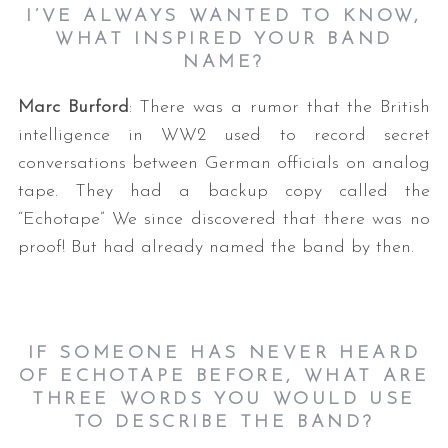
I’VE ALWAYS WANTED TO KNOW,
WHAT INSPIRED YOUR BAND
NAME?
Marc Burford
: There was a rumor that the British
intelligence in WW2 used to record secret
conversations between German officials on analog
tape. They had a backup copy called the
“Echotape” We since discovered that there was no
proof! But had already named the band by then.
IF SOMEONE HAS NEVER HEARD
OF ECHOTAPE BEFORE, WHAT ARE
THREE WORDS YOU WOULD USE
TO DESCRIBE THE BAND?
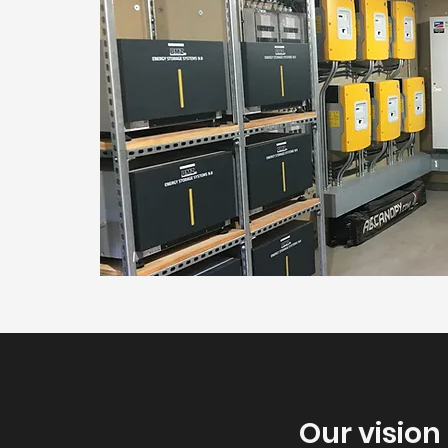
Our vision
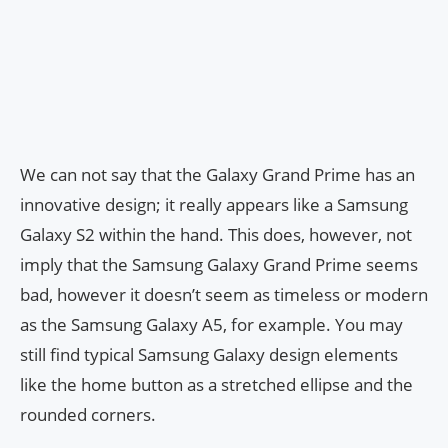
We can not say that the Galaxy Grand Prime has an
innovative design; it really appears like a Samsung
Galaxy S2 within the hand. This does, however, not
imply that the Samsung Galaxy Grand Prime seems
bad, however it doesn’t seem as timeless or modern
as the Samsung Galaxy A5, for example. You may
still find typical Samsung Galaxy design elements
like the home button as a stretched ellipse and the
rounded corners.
---
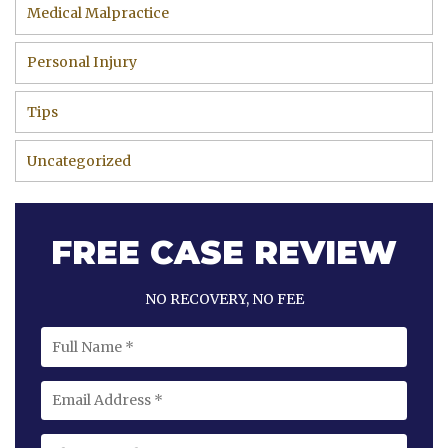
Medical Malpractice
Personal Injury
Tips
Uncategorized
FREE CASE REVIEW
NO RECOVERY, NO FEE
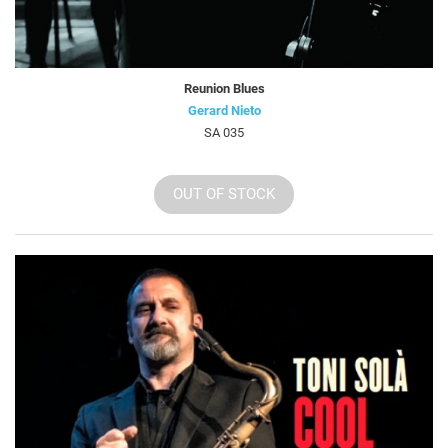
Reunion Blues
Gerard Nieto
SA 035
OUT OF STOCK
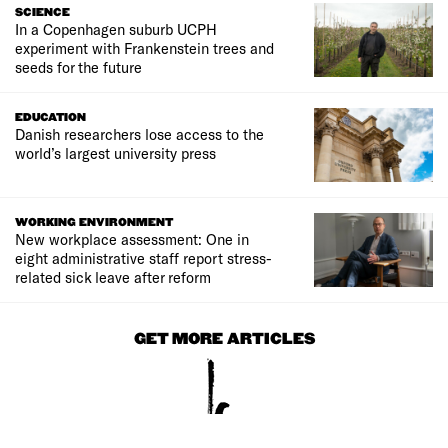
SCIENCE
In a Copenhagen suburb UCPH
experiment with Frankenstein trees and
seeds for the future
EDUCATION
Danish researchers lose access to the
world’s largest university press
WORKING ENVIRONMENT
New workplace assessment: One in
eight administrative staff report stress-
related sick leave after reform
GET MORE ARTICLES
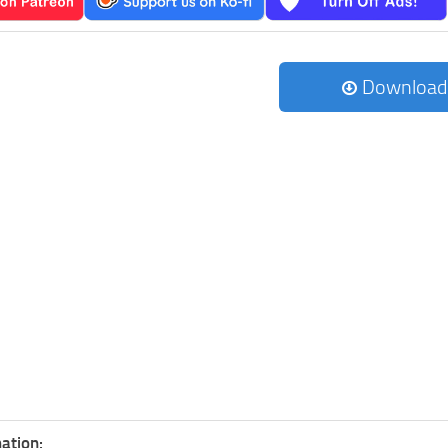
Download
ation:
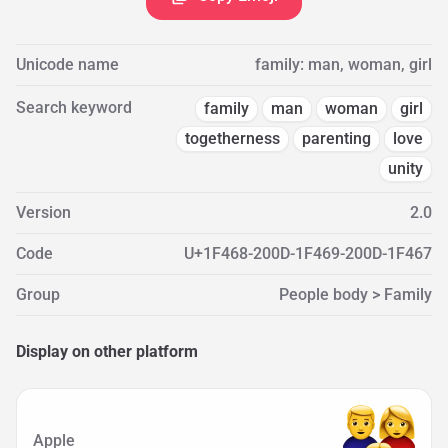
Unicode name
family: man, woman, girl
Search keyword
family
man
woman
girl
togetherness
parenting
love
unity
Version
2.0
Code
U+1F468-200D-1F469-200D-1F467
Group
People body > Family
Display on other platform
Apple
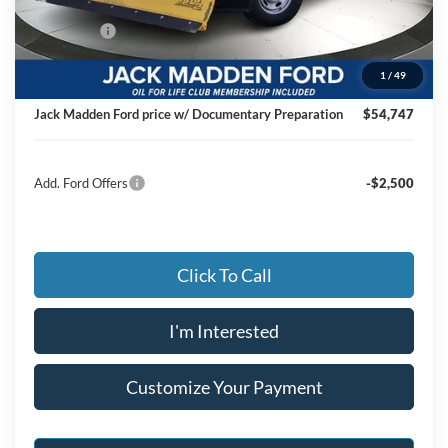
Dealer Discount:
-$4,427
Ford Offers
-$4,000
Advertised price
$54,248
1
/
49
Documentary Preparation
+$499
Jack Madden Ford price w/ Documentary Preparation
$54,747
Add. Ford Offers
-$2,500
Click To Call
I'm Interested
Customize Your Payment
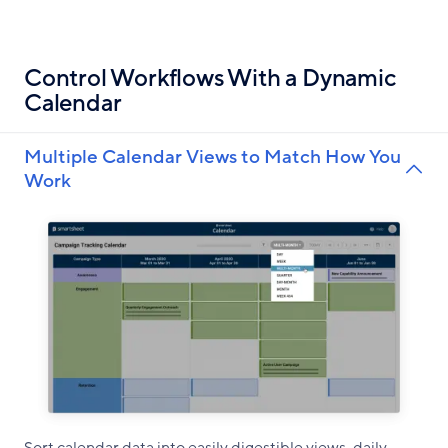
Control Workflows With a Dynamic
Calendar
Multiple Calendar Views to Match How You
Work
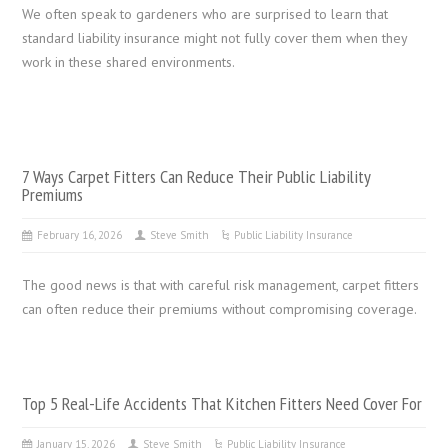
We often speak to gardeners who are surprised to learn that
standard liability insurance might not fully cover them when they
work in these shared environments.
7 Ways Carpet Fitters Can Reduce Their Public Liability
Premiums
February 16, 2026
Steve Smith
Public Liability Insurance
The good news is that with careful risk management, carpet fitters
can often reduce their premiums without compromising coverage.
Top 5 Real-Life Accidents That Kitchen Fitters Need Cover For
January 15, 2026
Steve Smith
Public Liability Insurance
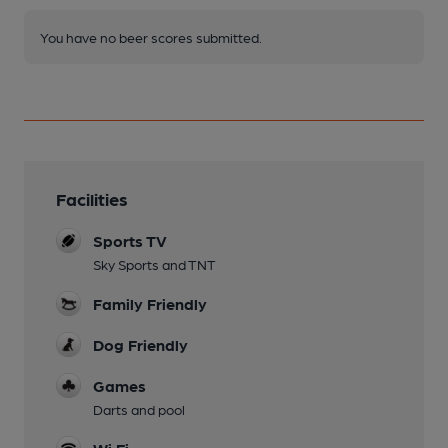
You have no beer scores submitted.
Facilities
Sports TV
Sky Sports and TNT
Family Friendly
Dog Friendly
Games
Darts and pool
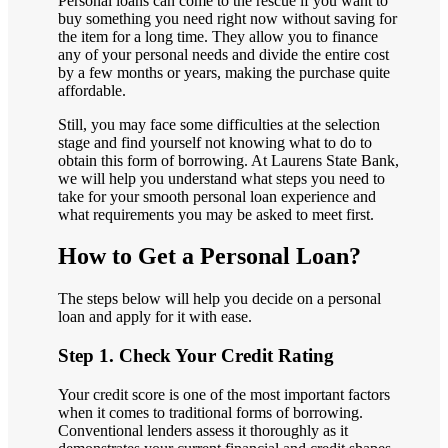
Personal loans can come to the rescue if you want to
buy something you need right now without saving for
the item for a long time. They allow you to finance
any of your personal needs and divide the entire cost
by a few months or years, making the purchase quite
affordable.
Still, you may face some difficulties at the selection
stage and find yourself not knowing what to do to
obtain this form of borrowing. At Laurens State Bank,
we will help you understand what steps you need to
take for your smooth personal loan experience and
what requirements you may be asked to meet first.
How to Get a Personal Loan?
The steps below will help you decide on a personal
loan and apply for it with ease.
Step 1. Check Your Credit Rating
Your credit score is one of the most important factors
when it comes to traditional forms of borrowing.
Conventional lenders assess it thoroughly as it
==
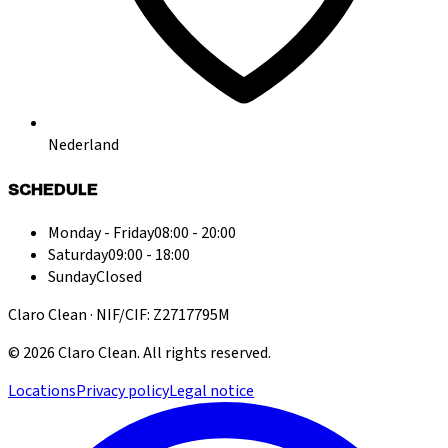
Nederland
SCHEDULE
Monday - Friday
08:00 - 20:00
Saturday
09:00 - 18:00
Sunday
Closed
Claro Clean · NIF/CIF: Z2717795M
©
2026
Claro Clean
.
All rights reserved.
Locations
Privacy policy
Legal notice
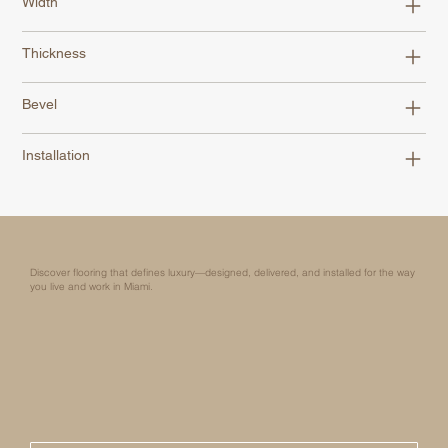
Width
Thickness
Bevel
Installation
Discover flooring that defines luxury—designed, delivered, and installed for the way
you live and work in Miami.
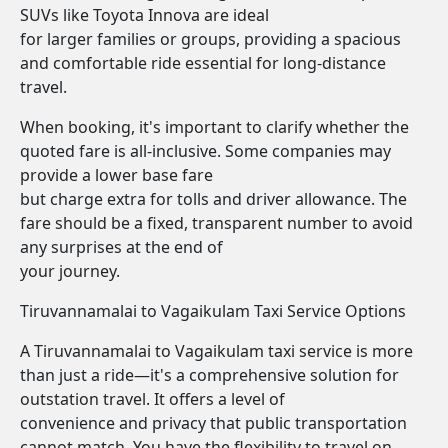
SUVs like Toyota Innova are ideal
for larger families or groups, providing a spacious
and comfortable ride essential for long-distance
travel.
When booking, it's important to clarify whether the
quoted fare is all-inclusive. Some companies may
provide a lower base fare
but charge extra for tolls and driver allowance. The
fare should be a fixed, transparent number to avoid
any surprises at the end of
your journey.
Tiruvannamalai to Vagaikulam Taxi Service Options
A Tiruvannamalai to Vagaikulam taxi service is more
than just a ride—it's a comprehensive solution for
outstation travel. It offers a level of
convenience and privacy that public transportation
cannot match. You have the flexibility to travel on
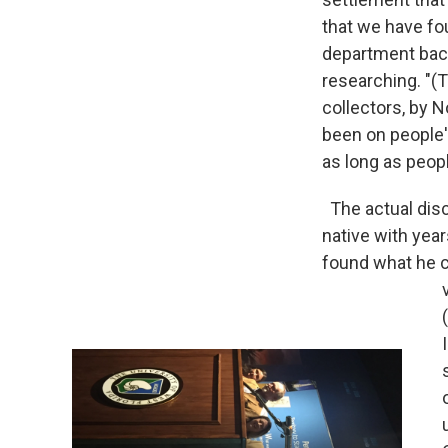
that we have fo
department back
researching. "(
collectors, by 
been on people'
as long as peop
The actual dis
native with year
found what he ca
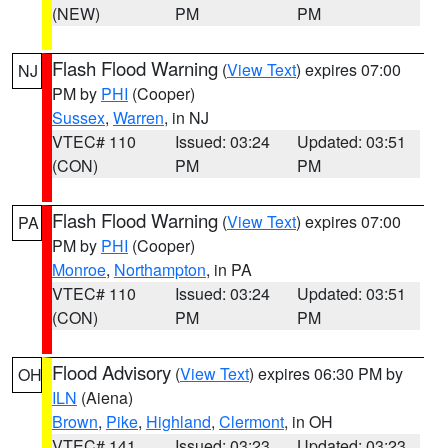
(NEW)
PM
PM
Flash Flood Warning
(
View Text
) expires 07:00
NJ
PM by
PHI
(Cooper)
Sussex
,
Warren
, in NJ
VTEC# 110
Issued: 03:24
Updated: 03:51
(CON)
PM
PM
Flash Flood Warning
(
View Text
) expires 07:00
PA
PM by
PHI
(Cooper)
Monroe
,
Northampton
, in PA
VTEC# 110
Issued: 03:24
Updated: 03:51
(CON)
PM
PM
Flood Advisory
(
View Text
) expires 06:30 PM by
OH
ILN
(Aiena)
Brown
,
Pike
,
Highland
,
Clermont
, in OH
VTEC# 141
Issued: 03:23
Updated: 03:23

§ To-do item
Within the listing above, print exactly the stretch beginning at the line that contains "Display on other platform" and finishing at the line that contains "I'm Interested", ends kept, pictures left out, and nothing more.

§ Result of the exercise
Display on other platform
Apple
Dealer Discount:
-$4,427
Ford Offers
-$4,000
Advertised price
$54,248
1
/
49
Documentary Preparation
+$499
Jack Madden Ford price w/ Documentary Preparation
$54,747
Add. Ford Offers
-$2,500
Click To Call
I'm Interested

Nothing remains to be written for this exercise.